A pandemic in the digital era has offered social engineering fraudsters and hackers the desired environment. But it has also driven C-suite executives to relook at their digital transformation initiatives and restructure them to include security as an essential element of everyday operations. The challenging time calls for stronger collaboration between CEOs, CISOs, and other decision-makers in the organization. They need to act fast—invest in powerful cybersecurity tools and technologies, traverse the DevSecOps path if they haven’t done so yet, upgrade the organization’s cybersecurity insurance, and drive awareness to have cybersecurity-aware employees and leaders.


About the Author

Ram Mohan is currently working as President and CEO of Infrastructure Management and Security Services Business Division in Happiest Minds Technologies. He is also a member of the Executive Board of Happiest Minds.

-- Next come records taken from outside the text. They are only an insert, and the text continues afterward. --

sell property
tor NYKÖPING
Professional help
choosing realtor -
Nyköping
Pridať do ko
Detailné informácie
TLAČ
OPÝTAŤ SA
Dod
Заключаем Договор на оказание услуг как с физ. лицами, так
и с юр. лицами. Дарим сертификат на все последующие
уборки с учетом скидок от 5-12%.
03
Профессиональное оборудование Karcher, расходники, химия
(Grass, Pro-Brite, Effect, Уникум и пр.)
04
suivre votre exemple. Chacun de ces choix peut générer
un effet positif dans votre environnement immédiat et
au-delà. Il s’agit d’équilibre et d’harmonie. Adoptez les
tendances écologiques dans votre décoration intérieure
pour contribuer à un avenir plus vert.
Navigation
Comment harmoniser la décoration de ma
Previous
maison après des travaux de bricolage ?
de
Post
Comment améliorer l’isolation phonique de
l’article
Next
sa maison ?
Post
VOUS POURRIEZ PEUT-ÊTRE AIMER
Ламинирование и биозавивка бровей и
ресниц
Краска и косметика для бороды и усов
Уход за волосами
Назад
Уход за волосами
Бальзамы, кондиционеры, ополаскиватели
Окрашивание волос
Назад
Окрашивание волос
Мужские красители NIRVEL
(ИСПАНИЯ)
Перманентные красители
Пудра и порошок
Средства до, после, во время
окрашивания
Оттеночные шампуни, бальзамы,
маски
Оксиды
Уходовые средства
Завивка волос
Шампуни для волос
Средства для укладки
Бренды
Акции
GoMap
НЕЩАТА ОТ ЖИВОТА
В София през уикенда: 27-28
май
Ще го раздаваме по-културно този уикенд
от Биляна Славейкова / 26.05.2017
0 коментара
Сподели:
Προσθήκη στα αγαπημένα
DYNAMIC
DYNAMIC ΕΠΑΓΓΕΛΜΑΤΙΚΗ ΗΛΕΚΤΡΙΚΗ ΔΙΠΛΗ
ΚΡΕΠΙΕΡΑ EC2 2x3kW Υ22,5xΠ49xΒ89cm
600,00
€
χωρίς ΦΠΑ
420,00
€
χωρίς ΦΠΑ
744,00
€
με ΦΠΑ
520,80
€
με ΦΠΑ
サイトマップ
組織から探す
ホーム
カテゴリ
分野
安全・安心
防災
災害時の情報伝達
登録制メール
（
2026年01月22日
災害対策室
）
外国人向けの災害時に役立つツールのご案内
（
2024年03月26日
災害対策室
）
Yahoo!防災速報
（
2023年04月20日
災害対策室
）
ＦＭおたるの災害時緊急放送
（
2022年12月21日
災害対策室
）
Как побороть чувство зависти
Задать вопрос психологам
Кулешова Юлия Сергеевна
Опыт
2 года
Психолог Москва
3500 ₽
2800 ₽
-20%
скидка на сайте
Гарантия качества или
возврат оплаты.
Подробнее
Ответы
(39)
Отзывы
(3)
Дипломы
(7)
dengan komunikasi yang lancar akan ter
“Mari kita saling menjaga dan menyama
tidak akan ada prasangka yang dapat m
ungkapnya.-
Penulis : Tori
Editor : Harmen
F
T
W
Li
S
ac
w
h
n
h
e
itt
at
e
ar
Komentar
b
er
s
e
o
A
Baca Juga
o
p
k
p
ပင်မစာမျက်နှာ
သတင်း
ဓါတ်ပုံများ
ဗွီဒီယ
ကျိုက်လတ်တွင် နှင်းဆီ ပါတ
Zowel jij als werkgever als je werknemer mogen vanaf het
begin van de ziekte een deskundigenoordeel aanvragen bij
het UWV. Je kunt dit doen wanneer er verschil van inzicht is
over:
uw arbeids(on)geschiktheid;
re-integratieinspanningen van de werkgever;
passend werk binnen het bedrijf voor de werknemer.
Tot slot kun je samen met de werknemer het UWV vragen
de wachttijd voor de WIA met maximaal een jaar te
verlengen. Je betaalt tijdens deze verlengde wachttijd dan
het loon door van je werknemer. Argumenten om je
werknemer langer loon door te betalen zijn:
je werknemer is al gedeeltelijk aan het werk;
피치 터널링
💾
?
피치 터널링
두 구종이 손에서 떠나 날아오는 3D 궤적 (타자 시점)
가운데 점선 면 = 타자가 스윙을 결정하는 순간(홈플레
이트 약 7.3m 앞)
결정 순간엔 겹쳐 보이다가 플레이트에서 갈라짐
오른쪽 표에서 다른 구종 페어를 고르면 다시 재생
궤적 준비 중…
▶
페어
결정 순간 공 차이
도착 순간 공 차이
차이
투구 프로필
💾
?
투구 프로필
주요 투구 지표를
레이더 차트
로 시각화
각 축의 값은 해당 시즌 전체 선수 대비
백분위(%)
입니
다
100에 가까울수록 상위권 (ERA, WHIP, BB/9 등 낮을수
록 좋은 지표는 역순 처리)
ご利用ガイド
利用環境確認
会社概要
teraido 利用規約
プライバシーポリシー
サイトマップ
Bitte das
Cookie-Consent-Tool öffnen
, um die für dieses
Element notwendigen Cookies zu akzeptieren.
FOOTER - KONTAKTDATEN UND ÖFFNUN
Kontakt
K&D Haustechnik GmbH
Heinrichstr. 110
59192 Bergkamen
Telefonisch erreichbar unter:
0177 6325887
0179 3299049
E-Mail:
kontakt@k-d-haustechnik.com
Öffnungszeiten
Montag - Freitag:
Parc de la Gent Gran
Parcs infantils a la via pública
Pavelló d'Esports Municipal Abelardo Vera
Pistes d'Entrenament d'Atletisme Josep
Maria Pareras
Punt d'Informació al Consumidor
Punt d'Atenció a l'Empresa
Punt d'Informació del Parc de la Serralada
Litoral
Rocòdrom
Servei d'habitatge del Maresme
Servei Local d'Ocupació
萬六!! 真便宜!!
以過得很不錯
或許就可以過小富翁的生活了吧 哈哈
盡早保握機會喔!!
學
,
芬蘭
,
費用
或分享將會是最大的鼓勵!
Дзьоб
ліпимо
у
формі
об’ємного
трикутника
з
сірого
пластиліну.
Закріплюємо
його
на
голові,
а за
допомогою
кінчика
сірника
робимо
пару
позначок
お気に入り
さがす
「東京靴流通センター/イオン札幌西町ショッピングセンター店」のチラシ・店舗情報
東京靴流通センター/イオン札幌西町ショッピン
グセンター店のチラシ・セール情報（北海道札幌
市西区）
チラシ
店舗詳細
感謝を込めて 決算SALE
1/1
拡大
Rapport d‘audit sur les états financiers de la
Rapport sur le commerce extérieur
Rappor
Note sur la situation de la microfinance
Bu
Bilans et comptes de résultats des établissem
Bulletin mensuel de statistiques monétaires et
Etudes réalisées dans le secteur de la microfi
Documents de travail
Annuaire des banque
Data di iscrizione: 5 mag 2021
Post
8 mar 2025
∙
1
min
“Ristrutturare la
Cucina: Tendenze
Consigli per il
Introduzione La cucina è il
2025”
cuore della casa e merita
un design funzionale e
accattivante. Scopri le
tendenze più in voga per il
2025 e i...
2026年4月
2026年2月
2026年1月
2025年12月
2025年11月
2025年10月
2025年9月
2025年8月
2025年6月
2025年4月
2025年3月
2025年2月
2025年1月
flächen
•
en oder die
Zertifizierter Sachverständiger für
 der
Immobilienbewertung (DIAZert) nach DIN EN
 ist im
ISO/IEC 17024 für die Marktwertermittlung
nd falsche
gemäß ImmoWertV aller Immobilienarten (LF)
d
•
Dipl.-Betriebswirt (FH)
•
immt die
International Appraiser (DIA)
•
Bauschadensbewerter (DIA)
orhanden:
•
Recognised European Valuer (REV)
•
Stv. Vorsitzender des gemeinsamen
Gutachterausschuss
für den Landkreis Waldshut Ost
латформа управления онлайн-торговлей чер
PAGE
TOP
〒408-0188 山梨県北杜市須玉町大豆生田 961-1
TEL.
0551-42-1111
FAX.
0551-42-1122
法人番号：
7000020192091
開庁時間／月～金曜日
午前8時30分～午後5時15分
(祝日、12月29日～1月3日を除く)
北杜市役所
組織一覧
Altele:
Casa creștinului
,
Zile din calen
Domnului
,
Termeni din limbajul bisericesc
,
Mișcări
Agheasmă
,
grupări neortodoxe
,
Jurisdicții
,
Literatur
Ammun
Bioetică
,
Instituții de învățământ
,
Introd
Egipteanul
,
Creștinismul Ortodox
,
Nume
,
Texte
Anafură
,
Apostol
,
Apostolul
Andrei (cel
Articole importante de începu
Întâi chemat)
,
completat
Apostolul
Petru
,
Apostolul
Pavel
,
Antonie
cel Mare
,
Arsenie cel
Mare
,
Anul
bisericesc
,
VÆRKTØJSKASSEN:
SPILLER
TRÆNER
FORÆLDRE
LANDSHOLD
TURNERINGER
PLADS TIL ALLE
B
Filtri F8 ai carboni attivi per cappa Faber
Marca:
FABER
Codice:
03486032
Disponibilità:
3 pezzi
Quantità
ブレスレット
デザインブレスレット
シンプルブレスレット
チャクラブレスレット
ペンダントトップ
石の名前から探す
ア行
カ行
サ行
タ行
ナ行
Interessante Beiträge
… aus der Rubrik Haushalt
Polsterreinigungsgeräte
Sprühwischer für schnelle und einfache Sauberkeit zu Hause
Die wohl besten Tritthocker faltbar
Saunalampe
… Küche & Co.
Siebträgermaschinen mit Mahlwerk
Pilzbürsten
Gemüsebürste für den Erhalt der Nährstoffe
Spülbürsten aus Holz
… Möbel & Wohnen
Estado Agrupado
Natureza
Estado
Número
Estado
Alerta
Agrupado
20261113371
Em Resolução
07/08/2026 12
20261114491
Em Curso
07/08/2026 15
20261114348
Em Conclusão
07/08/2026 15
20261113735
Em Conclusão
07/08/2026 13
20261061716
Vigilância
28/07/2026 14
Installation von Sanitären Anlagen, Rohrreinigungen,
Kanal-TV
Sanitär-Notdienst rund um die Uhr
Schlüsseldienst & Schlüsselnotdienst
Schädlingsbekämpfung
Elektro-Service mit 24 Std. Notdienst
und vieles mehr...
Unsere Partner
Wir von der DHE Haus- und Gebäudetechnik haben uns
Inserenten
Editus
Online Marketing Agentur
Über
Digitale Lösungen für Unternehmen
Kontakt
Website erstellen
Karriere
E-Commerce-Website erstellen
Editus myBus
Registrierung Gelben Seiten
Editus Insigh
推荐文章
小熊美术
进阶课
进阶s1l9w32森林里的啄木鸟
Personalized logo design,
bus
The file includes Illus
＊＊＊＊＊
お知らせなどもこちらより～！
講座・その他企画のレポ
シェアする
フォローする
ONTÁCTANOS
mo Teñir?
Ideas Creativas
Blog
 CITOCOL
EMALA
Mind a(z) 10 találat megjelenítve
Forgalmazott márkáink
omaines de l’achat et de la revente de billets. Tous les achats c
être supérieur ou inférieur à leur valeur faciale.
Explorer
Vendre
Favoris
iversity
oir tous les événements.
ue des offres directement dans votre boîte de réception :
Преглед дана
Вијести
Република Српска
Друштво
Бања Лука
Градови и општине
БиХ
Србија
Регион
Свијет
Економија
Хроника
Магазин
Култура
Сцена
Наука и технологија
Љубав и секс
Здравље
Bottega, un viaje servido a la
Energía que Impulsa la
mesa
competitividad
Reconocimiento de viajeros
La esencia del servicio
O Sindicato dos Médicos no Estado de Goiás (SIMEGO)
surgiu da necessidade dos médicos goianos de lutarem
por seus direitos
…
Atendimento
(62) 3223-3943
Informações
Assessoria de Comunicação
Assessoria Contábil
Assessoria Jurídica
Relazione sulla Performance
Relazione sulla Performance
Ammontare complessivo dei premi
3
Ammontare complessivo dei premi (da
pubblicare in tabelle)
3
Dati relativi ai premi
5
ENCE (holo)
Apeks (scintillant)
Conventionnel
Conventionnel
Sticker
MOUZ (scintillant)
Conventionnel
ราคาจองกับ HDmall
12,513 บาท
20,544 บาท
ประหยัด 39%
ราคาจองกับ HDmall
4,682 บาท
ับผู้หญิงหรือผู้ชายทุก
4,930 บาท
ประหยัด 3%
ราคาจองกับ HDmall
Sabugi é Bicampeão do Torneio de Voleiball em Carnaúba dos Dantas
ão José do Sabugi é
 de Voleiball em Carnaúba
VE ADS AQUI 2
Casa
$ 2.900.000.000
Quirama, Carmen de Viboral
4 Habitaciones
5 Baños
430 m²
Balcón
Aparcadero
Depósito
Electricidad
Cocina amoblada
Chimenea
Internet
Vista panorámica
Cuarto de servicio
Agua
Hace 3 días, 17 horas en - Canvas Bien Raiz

Prior to Happiest Minds, Ram was EVP and Global Head of IMS, Enterprise Integration, Mainframe services and APAC business in Mindtree Ltd. He was CISO for Mindtree and also was responsible for Automation Initiative across the organization. He is the winner of the coveted Chairman’s award in Mindtree and is a CSO 100 award winner.

Ram has 30+ years of experience in Infrastructure Management and Tech Support. He has been in senior management positions for the last 20 years. Ram also worked in the Support division of Wipro for 11 years in various capacities from customer support to business development. He helped the formation of Wipro’s Global Support division in 1997, now the Global Infrastructure Services division.

Ram holds a Bachelor of Electronics Engineering degree with distinction from Bangalore University.

Disclaimer

Views expressed in this article are personal. The facts, opinions, and language in the article do not reflect the views of CISO MAG and CISO MAG does not assume any responsibility or liability for the same.